The painting was described by the Los Angeles Times as "an astonishing conglomeration of paint, chalk, magazine cut-outs and carmine fingernail polish." It consisted of a series of swirls and triangles. In the spaces between the lines, the artist had placed small pictures that included a fish, a head, an arm, a leg cut from a lingerie advertisement, and one of comedian Fred Allen's eyes.

Moran said that he perpetrated the hoax because he had always been suspicious of "long-haired art." Therefore, he "sat down and dreamed up the worst thing I could think of." The title, "Three Out of Five," referred to a brand of hair restorer since, as Moran said, abstract painting made him want to "tear his hair."


Jim Moran shows off his art skills. (Life Archive)
The composer George Antheil served as the frontman for the hoax, donating the painting to the Art Association for Moran, claiming merely that it was the work of a friend. However, Antheil later claimed that while he had accepted Moran's request to deliver the work, he hadn't realized Moran himself was its author.

In response to the hoax, the Art Association explained that they had accepted the work largely because they had suspected it might have been a work by Antheil himself. A spokesman said, "Mr. Antheil acted so coy about the whole thing that we got the impression he painted 'Three Out of Five.' The whole flavor of the picture was reminiscent of 'dadaism,' an infantile school of music which Mr. Antheil favored after World War I. It looked the way some of his earlier music sounded."

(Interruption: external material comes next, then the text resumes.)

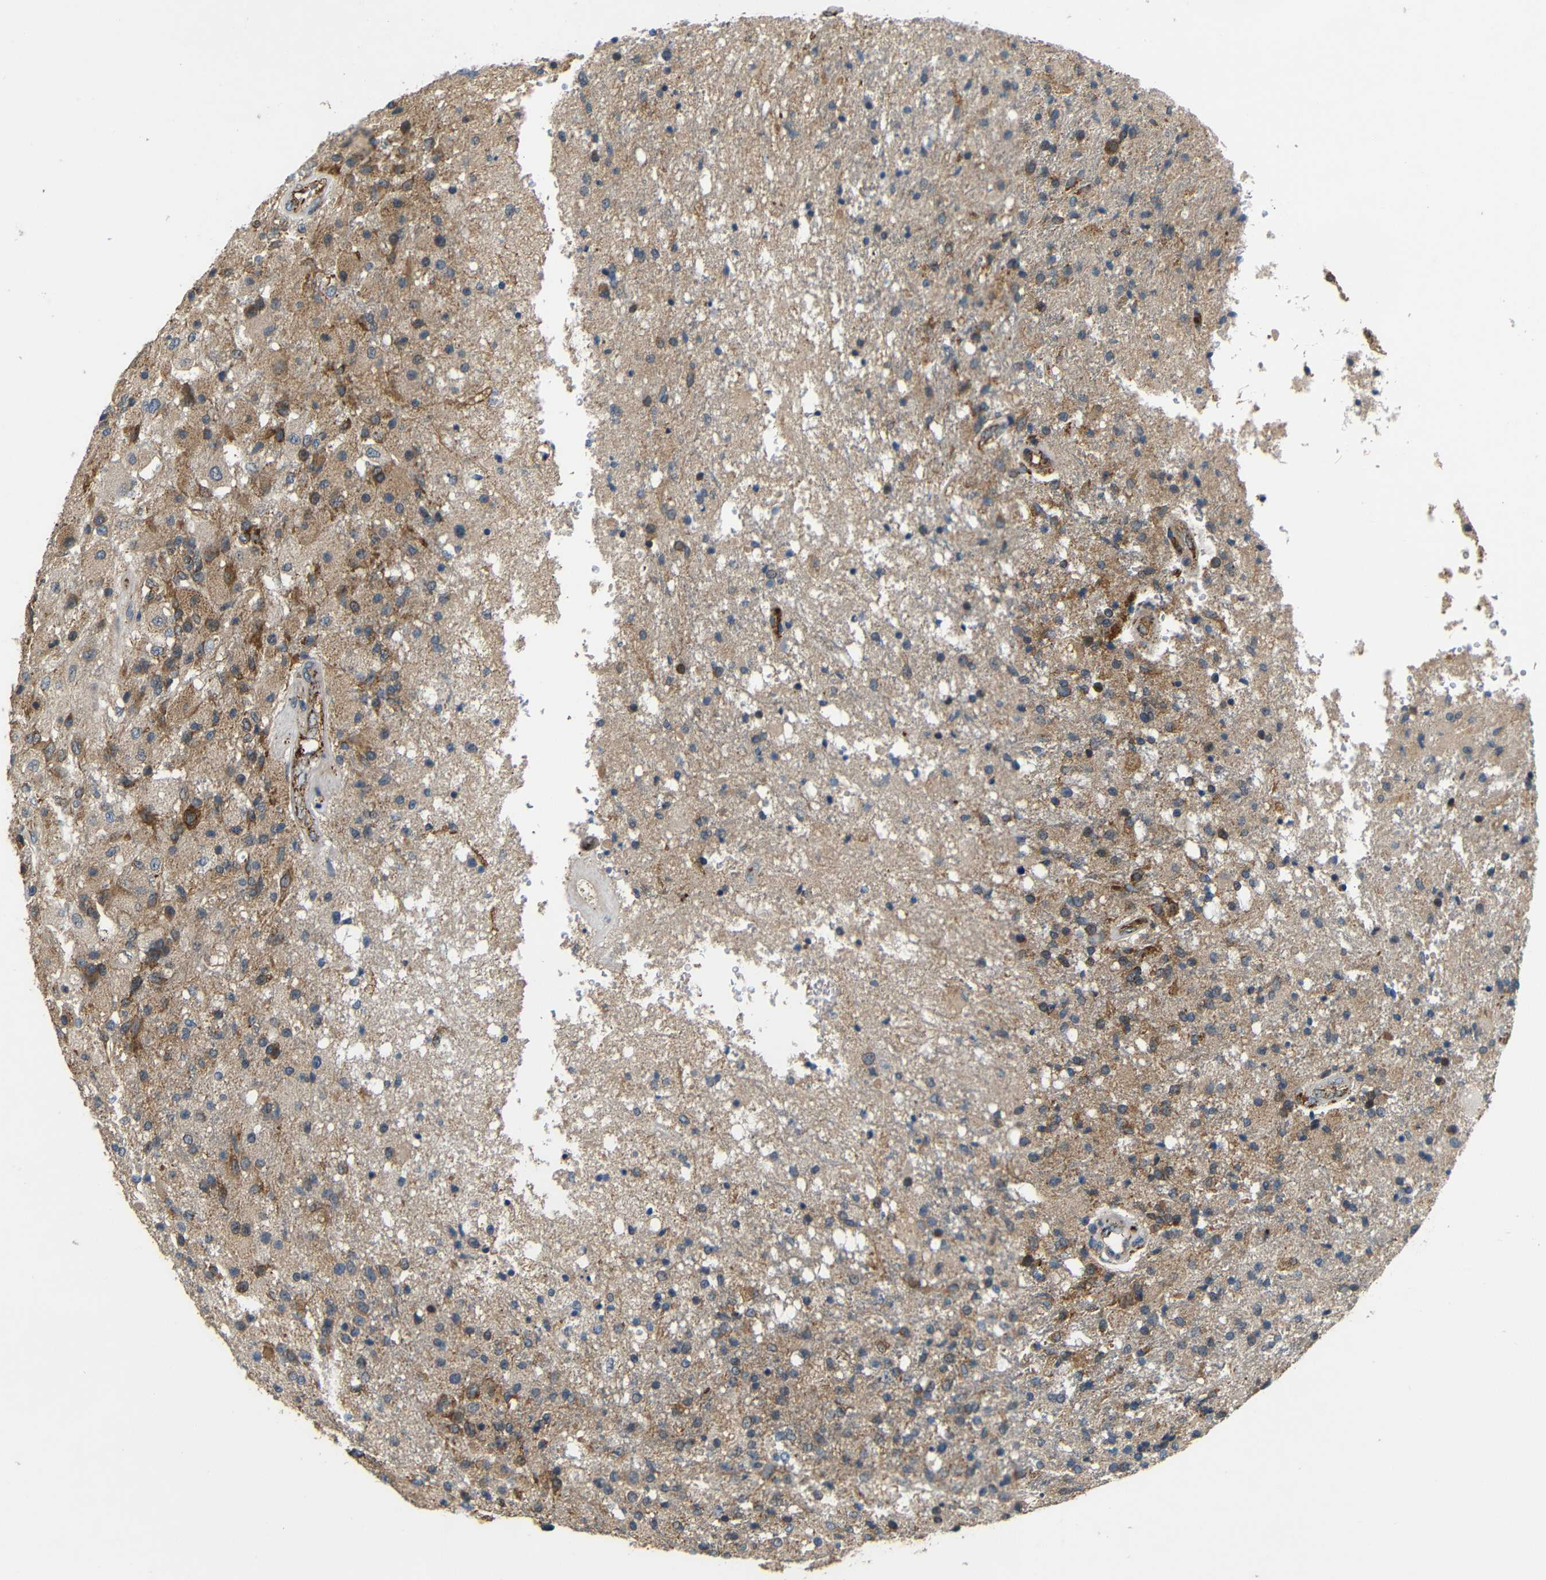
{"staining": {"intensity": "moderate", "quantity": "25%-75%", "location": "cytoplasmic/membranous"}, "tissue": "glioma", "cell_type": "Tumor cells", "image_type": "cancer", "snomed": [{"axis": "morphology", "description": "Normal tissue, NOS"}, {"axis": "morphology", "description": "Glioma, malignant, High grade"}, {"axis": "topography", "description": "Cerebral cortex"}], "caption": "Brown immunohistochemical staining in human glioma demonstrates moderate cytoplasmic/membranous expression in about 25%-75% of tumor cells. (IHC, brightfield microscopy, high magnification).", "gene": "ATP7A", "patient": {"sex": "male", "age": 77}}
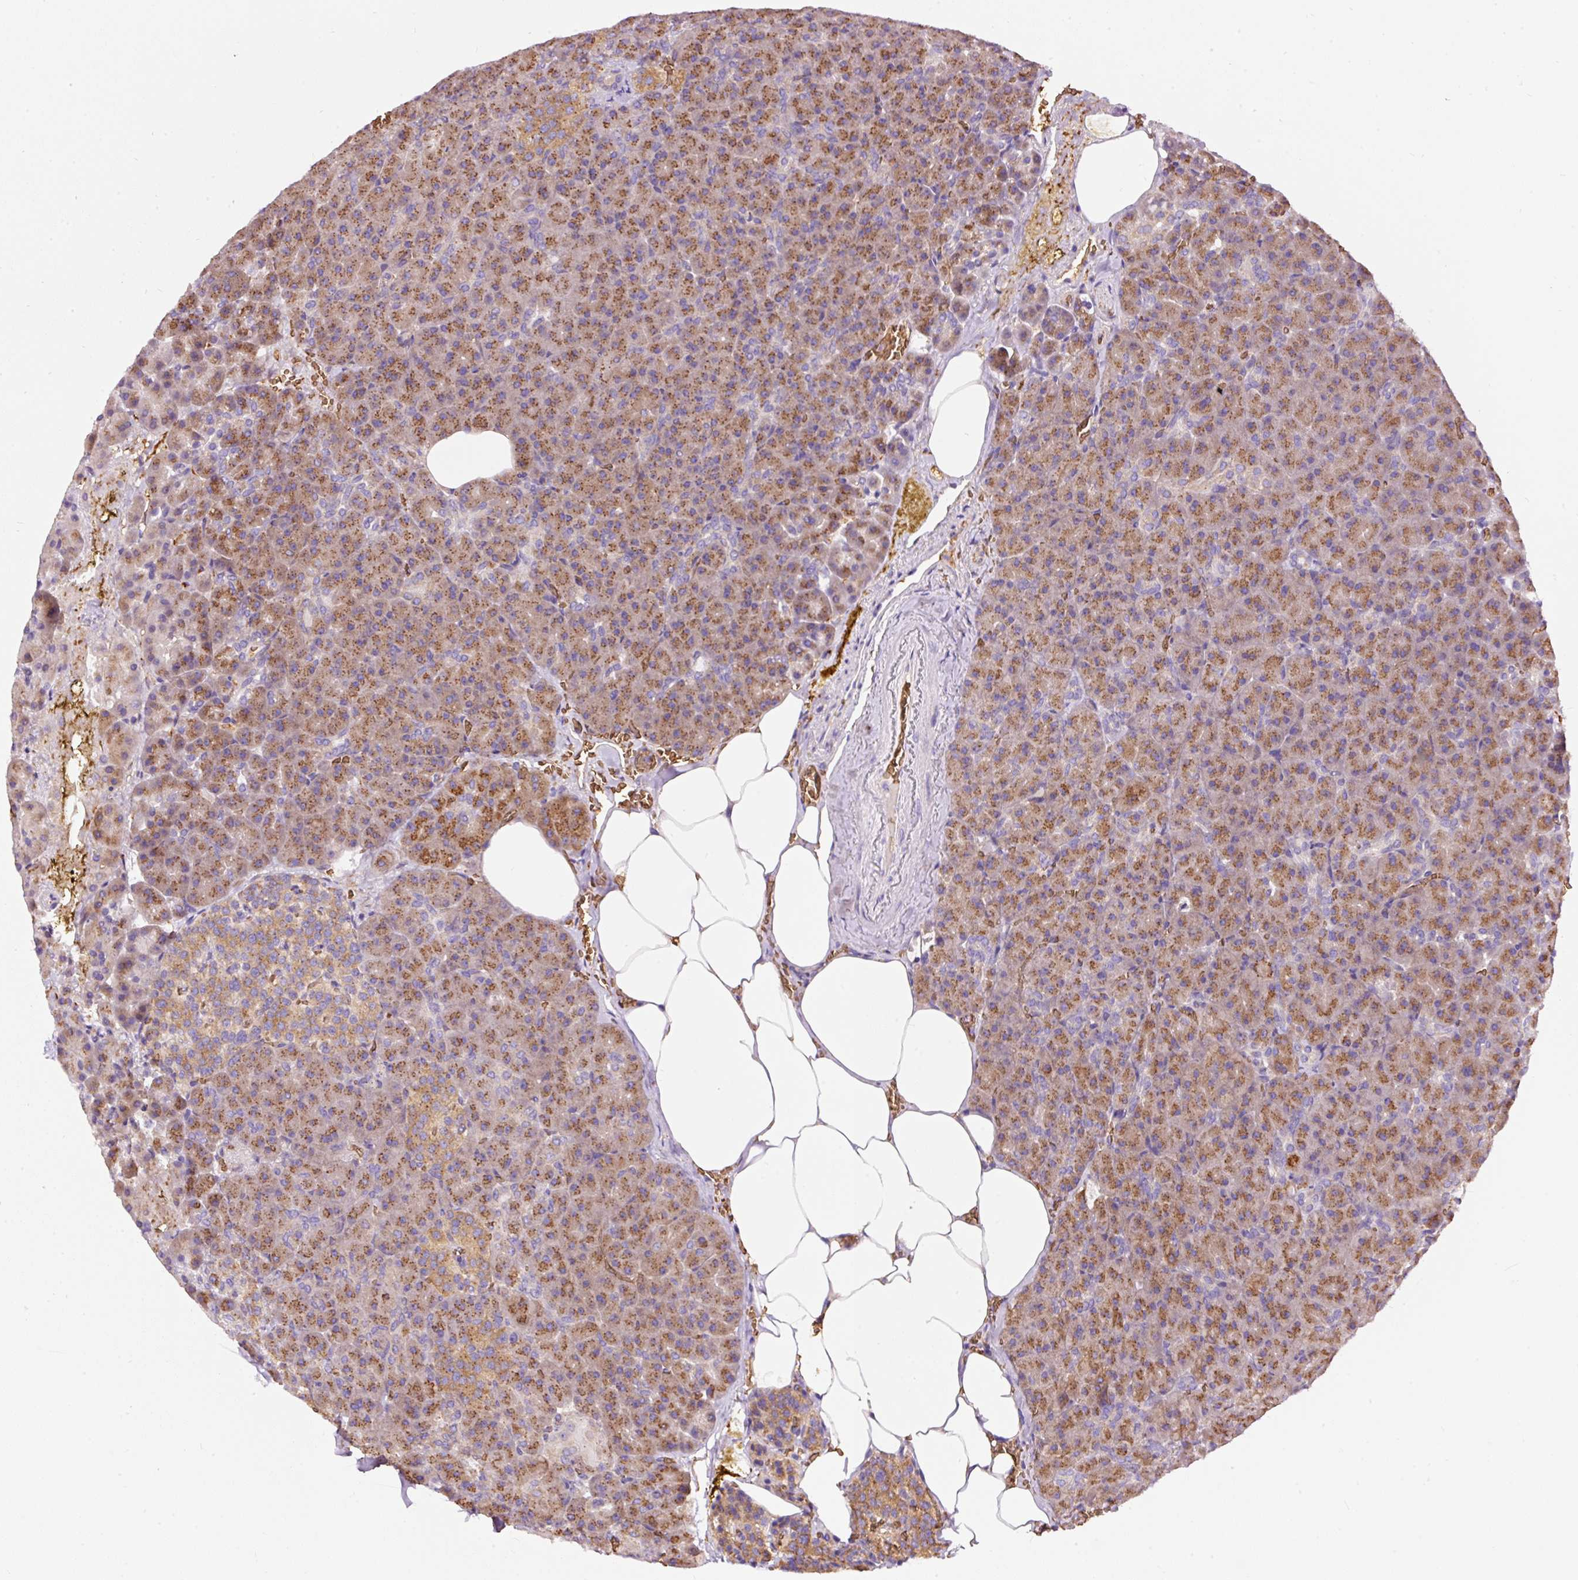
{"staining": {"intensity": "strong", "quantity": ">75%", "location": "cytoplasmic/membranous"}, "tissue": "pancreas", "cell_type": "Exocrine glandular cells", "image_type": "normal", "snomed": [{"axis": "morphology", "description": "Normal tissue, NOS"}, {"axis": "topography", "description": "Pancreas"}], "caption": "Immunohistochemical staining of benign pancreas demonstrates >75% levels of strong cytoplasmic/membranous protein positivity in about >75% of exocrine glandular cells. The protein is shown in brown color, while the nuclei are stained blue.", "gene": "PRRC2A", "patient": {"sex": "female", "age": 74}}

The Art Association also criticized the hoax, arguing it could make it harder for young, unknown artists to get their work displayed.

An extra layer of controversy was subsequently added to the hoax when the artist Leonard Kester claimed the work was actually his own. He said that Moran had watched him paint it, and had then sent the work to the exhibit while he was out of town. This led the Art Association to claim they had been right to accept the picture in the first place. Journalist Travis Hoke noted, "Done by Artist Kester, it was art. Done by non-artist Moran, it was not." Moran did not comment on Kester's claim of authorship.
Links and References
  • "Gagster's masterpiece hung as authentic art." (Nov 30, 1946). Los Angeles Times.
  • Hoke, Travis. (Apr 20, 1947). "Screwball Moran takes up modern art." The American Weekly.